Scottish Care criticised the decision as 'regressive, unhelpful and positively dangerous' amid rising Covid cases.

Social care providers slam ‘dangerous’ axing of crucial PPE fund iStock
New guidance on PPE funding comes into effect on July 1.

Social care providers have criticised a “dangerous” decision by the Scottish Government to axe a crucial fund for personal protective equipment (PPE) as Covid cases continue to rise.

Public Health Scotland guidance states PPE including face coverings should still be worn when delivering care but the funding won’t be there soon to back up that need.

Scottish Care has also warned that many providers are struggling to plug a widening financial gap amid soaring inflation and a thirty-fold increase in the cost of vital items such as aprons, masks and visors since the start of the coronavirus pandemic.

The Scottish Government currently covers additional costs “relating to remobilisation and adherence to public health measures” including staffing, PPE, infection, prevention and control, and the Social Care Staff Support Fund.

That fund, which allows employers to claim costs incurred if staff have been unable to work due to Covid-19, will remain until the end of September, along with access to local PPE hubs.

But new guidance – which goes live on July 1 – says the Scottish Government will now only cover additional costs associated with Covid-19 testing and vaccination.

It means Covid costs like PPE will be axed for adult social care providers, meaning they will have to foot the bill themselves.

As a result, Alyson Vale, who works at Abbotsford care home in Kirkcaldy, has been stockpiling PPE ahead of the changes being introduced.

But – with eight homes across Fife -they only have contingency for two weeks and fear smaller homes could soon be put out of business as costs mount.

Ms Vale told STV News: “Our costs have skyrocketed over the last three years compared to where they were before. So that additional funding was really vital to help us maintain a sustainable business.

“We’re still going through the same amount of PPE, including wearing face masks every day in care homes, so there definitely needs to be a change in the way we’re funded in order to support the increased costs.”

It comes as Covid cases continue to rise in the community, with the latest figures showing almost 700 care home staff and residents across Scotland have the virus.

Industry leaders say it’s the worst possible time for the funding to be cut.

Dr Donald Macaskill, chief executive of Scottish Care, told STV News: “Of all the steps taken, this is regressive, unhelpful and positively dangerous.

“The way care homes are paid to support somebody is based on the use of PPE before the pandemic, when it was probably less than one pound per resident per week.

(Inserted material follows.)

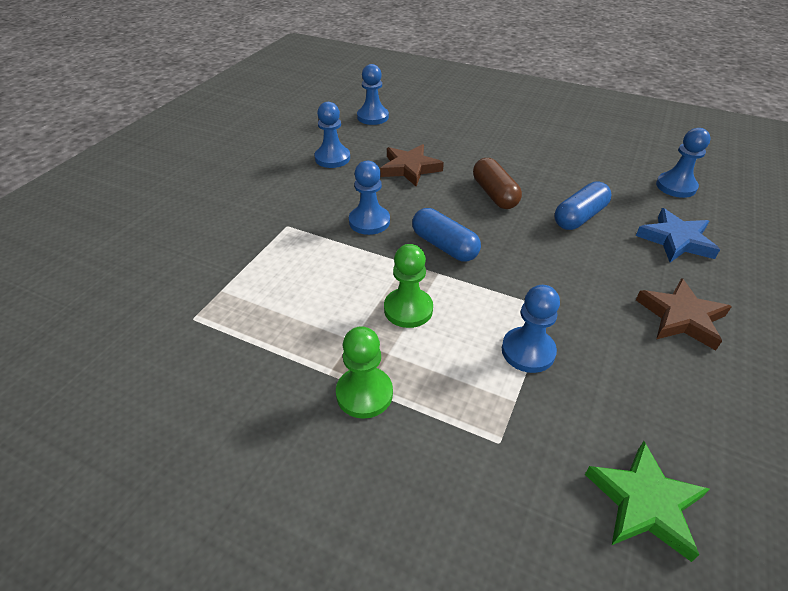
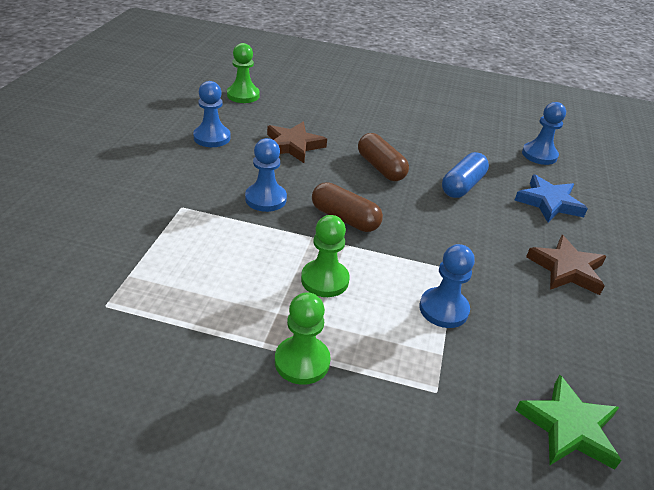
camera: 15 degrees left, 5 degrees down
blue pawn [357,64,389,125] -> green pawn [227,43,260,103]
blue capsule [412,208,481,262] -> brown capsule [312,182,383,232]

It’s now an average of £20-30 per resident, per week, in many care homes; that’s a huge difference to make up.”

The Scottish Government says the funding was always time limited, and other costs like testing and vaccinations will continue to be covered.

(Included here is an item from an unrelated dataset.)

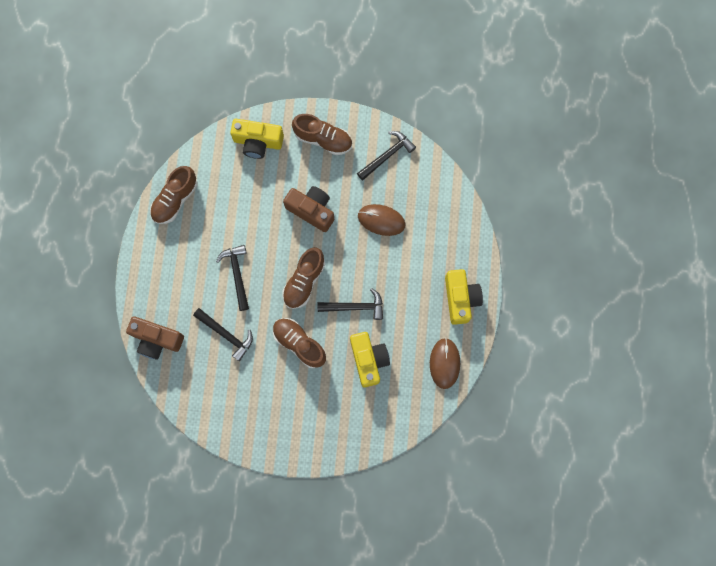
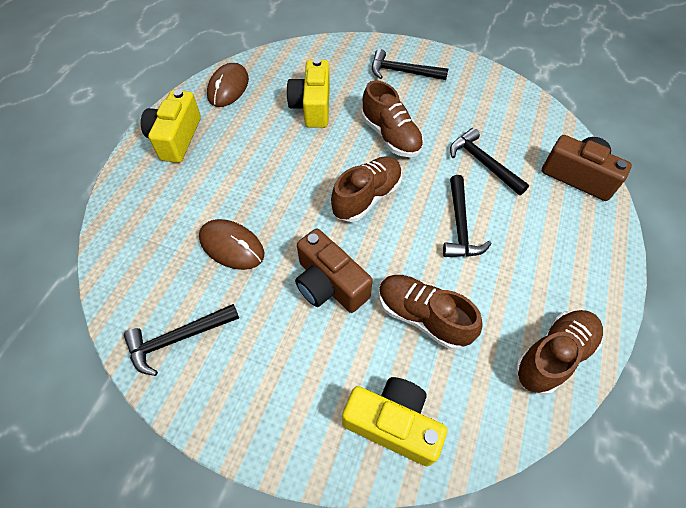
camera: 165 degrees left, 20 degrees down
brown shoe [292,114,352,155] -> brown shoe moved to [379,275,483,350]
black hammer [318,288,383,320] -> black hammer moved to [372,49,448,80]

A spokesperson said: “With high levels of vaccination and new treatments, we’re working to ensure that the care home residents have the highest level of protection possible, while ensuring that care homes can remain open to visitors.

“Infection prevention and control measures to prevent spread and manage a range of infections are common practice in care homes and will remain of upmost importance during Covid-19 outbreaks, in the same way as they do for other infectious pathogens such as influenza outbreaks.

“Both the current local PPE hub arrangement and the Social Care Staff Support Fund are being extended until 30 September, 2022, and financial support arrangements related to testing and vaccinations will continue until 31 March, 2023.

“In addition, the Government has invested an additional £124m recurrently into care at home and provided £200m to uplift pay for ASC workers in commissioned services to a minimum of £10.50 per hour.”